Job 1 | Please extract every one of the rows below that contains the string "Cookie". Case counts.

Quoted passage |

= Beginning of Section =

Could the 2016 Republican ticket make up that 25 million vote deficit with older white voters? It would be extremely difficult, but theoretically possible. Mitt Romney carried the white vote by 59-40%. Raising his share of the white vote three points to 62% would have swung Florida, Ohio, Virginia, and New Hampshire into the GOP column, giving Romney the presidency with exactly 270 votes.

Has any Republican presidential candidate ever reached 62% of the white vote? Yes, exactly two men have: President Nixon won 67% in 1972 and President Reagan won 64% in 1984. So it can be done. However, these were incumbents who won the two greatest landslides in the history of the two-party system dating back to 1856 — 49 out of 50 states. For Republicans to count on consistently matching those two unprecedented performances is too risky.

The good news for Republicans is that they may have other options: one is to hope that racial voting eases in 2016 and that the black turnout is lower. That is an excellent possibility, unless the Democrats can come up with another candidate who matches Obama’s drawing power among blacks. Since Obama won over 4 million more black votes than Kerry, we can properly call this an “ethnic pride” vote that will be tough for any other Democrat to replicate in the future.  As Nate Cohn wrote in The New Republic:

If black turnout returns to 11 percent of the electorate and the next Democratic candidate only wins 90 percent of the black vote, there’s room for a shift of a net-4 million votes in the GOP’s direction. Whether those 4 million voters stay home or return to their Republican-lean from eight years ago could easily decide a close presidential election, especially in states like Ohio, Virginia, Pennsylvania, and Florida.

An even better strategy for the Republican Party would be to find a candidate who can cut into the massive Democratic black base. Any defections among minorities would count twice: one out of the Democrat Party and one into the Republican Party.

As Jonathan Capehart reported in the Washington Post, a special pre-election poll by the NAACP showed that a Republican candidate who strongly supported civil rights would have increased the Republican vote in the black community from 3% to nearly 15%, thus helping win the election. And the same survey showed even greater gains for the Republicans if they put a black candidate on their ticket.

= End of Section =

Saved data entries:
= Beginning of Section =

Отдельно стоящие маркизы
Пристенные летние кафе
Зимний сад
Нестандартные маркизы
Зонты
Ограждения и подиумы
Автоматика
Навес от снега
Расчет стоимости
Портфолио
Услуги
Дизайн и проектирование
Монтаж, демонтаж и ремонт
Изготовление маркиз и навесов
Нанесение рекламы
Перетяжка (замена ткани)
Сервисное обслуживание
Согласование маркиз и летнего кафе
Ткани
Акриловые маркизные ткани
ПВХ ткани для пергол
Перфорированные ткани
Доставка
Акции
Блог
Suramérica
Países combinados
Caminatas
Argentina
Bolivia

= End of Section =
= Beginning of Section =

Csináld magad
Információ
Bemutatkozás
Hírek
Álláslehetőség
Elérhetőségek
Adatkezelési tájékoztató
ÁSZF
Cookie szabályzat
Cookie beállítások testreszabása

= End of Section =

Job 2 | Retype the part of the passage on Republican voting strategy that opens with the words containing "If black turnout" and closes with "the Republican Party.".

Response area 1 |
Cookie szabályzat
Cookie beállítások testreszabása

Response area 2 |
If black turnout returns to 11 percent of the electorate and the next Democratic candidate only wins 90 percent of the black vote, there’s room for a shift of a net-4 million votes in the GOP’s direction. Whether those 4 million voters stay home or return to their Republican-lean from eight years ago could easily decide a close presidential election, especially in states like Ohio, Virginia, Pennsylvania, and Florida.

An even better strategy for the Republican Party would be to find a candidate who can cut into the massive Democratic black base. Any defections among minorities would count twice: one out of the Democrat Party and one into the Republican Party.